Он постучал пальцами по сундучку и на плохом тагальском языке прибавил:
– Здесь у меня, как в сумке лекаря, жизнь и смерть, яд и противоядие; этой горсткой камней я могу потопить в море слез всех обитателей Филиппин!
Ужас изобразился на лицах присутствующих, все понимали, что он говорит правду. Голос Симона звучал угрожающе, и чудилось, зловещие молнии вспыхивают за синими стеклами его очков.
Затем, как бы желая ослабить впечатление, произведенное его камнями на этих простодушных людей, Симон убрал еще одну перегородку и открыл нижнее отделение – «sancta sanctorum»[50] чудесного сундучка. Там, на сером бархате, лежали один подле другого разделенные слоями ваты замшевые футляры. Все затаили дыхание. Муж Синанг надеялся увидеть карбункулы, пышущие огнем и светящиеся в темноте. Капитану Басилио казалось, что он у врат вечности: сейчас перед ним оживет столь любезное его сердцу прошлое.
– Вот ожерелье Клеопатры, – промолвил Симон, осторожно вынимая плоскую полукруглую коробочку, – ему нет цены, это редчайшая вещь, по средствам лишь богатому правительству.
Ожерелье состояло из золотых божков вперемежку с зелеными и голубыми скарабеями, а подвеска из чудесной яшмы изображала голову ястреба с двумя крыльями – эмблема и любимое украшение египетских цариц.

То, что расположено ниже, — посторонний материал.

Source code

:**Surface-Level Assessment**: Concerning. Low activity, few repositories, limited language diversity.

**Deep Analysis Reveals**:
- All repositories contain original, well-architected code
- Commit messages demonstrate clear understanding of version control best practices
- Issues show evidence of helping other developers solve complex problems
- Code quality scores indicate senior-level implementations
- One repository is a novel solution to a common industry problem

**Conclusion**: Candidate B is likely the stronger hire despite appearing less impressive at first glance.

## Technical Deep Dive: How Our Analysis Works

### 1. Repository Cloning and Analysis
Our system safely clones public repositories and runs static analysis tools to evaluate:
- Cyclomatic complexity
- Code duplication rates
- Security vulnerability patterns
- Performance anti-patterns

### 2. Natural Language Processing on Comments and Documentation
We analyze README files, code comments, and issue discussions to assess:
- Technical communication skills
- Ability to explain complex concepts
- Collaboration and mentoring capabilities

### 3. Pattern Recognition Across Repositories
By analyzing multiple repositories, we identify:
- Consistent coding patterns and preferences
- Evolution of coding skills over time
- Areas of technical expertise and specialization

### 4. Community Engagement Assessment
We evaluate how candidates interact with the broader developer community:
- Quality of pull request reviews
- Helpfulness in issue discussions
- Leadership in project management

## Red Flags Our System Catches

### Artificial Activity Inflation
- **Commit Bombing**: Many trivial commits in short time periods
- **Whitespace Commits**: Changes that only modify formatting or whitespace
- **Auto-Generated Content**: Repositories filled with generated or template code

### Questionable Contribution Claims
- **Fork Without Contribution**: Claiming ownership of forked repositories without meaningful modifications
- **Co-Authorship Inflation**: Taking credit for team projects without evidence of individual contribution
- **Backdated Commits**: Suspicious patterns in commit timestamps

Синанг сморщила нос и состроила гримаску, полную ребячливого презрения, а капитан Басилио, при всей своей любви к древностям, не мог удержаться от разочарованного возгласа.
– Это великолепная вещь и отлично сохранилась, хотя ей почти две тысячи лет.
– Подумаешь! – хмыкнула Синанг, боясь, как бы отец все-таки не поддался соблазну.
– Глупышка! – сказал тот, оправившись от разочарования. – Ничего ты не понимаешь! Быть может, от этого ожерелья зависела судьба человечества, нынешний облик всего нашего общества? Не им ли пленила Клеопатра Цезаря, Марка Антония?.. Оно, быть может, слышало пылкие любовные признания двух величайших полководцев своего времени, слышало самую чистую и изящную латинскую речь, а ты, ты хотела бы нацепить его на себя!
– Я? Да я за него и трех песо не дам!
– Оно стоит все двадцать, дурочка! – тоном знатока сказала капитанша Тика. – Золото чистое, его можно переплавить на что угодно.
– А это, как полагают, перстень Суллы, – продолжал Симон.
Перстень был из массивного золота, с печаткой.